15 wish
「…ずっとファンだったの。ヨハン君が宝玉獣のカードの持ち主として選ばれた、って世間で騒がれた時からー」
ついさっき話しかけてきたこの女の子は、オレに向かってそう切り出した。
「あの…もしよかったら、一緒に外を歩かない?ゆっくり話がしたくて…」
「…」
宝玉獣について興味を持っているのだろうか。それとも、オレがカードの持ち主に選ばれた経緯について聞きたいのだろうか。
それなら別に断る理由もないし、話すだけならいいかと思って承諾した。
「…ああ。いいよ」
「本当に?やった!」
十代の追試試験が終わるまで少し時間もあった。それまでユリと話そうと思って彼女を探したけれど姿が見当たらなかったので、目の前のこの女の子と外で話して時間を潰そうと思った。
「嬉しいな。ヨハン君と一緒にお話ができるなんて」
隣を歩くこの子は頬を赤らめてそう言う。この時少しもしかして、と思ったけれど、やっぱりその予想は当たってしまった。
「すごくかっこいいなって思ってたんだ、最初にヨハン君のことを雑誌で見かけた時」
当時、メディアでオレが宝玉獣の持ち主に選ばれたという事実は盛大に取り上げられた。

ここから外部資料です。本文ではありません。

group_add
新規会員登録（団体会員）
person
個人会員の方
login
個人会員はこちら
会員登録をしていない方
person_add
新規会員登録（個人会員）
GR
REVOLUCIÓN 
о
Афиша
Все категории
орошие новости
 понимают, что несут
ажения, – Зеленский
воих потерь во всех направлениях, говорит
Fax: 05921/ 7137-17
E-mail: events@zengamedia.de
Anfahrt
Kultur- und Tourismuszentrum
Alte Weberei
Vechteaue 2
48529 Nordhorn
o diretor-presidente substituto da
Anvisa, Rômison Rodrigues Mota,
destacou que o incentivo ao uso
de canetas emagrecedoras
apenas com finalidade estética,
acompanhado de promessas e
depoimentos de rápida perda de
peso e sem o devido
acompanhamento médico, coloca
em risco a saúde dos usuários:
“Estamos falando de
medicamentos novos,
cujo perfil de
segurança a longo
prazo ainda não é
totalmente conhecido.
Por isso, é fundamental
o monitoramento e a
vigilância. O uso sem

彼女はその中のどれかを目にしたのだろう。
というか、オレは馬鹿なのかもしれない。馬鹿な上にやっぱり結構鈍いのかもしれない。こんなに明らかに自身に向けられた好意に気がつかなかったなんて。
「…できれば私のこと、1人の女の子として意識して欲しいな、なんて」
「…」
目の前の女の子を見る。同じブルー寮だけれど、名前はおろか数回見かけたことがある程度の生徒だった。
ーこれがユリだったら、オレはきっと二つ返事でOKを出していたのかもな、なんて思うと自身の単純さに苦笑する。
でももうオレはユリの事ばかり考えてしまっていることを否定することはできなくなっていた。
彼女の、花のような柔らかい微笑みを思い浮かべるだけで胸が切なくなる思いがした。
…そういえば、この前黄金の卵パンを当ててあげた時のあの嬉しそうな顔。あの時のユリは本当に可愛かったな。
「ヨハン君?聞いてる?」
「…ああ、ちょっと考え事してた」
声をかけられてようやく意識を彼女に戻す。こんなんじゃ、誰かに薄情って言われても仕方がないな、と思った。
「悪いけど、君を異性として意識することはできないんだ」
「え…ど、どうして?他に好きな子がいるの?」
「…まぁ、そんな感じかな」
話はこれで終わりだ、というように、オレは彼女に背を向けてそのまま歩き出した。
いつか彼女がほかの誰かに好意を寄せた時、その想いが報われるといいと願いながら。
そのあと、追試試験はとっくに終わっているであろうという時間になったのに、校舎に行っても、十代にもユリにも会えなかった。
夕飯の時間になってレッド寮の食堂を覗き、そこでようやく十代に会うことができた。
「さっき会ったんだけど、なんかユリが元気なかったみたいなんだよ」
「…え?ユリが?」
「ああ。本人は大丈夫って言ってたけど、少し心配だな」
「そうだな。オレ、あとで様子を見に行くよ」
体調でも崩したのだろうか。心配しつつも夕飯を食べ終えて、ブルー寮に足を向ける。
その途中で、ふと、思う。
自分はさっき、あの女の子の好意がいつか報われるといい、と願ったけれど。
ユリが十代に向けているであろう好意。それを同じように、報われるといいと願える日は来るのだろうか。
「…はー。なんか難しいな」
今までデュエルの事ばかり考えて生きてきたから、こんな風に複雑な気持ちは初めてで。
でもそうやって悩んで、誰かを思って一喜一憂するということは悪くない、と思えた。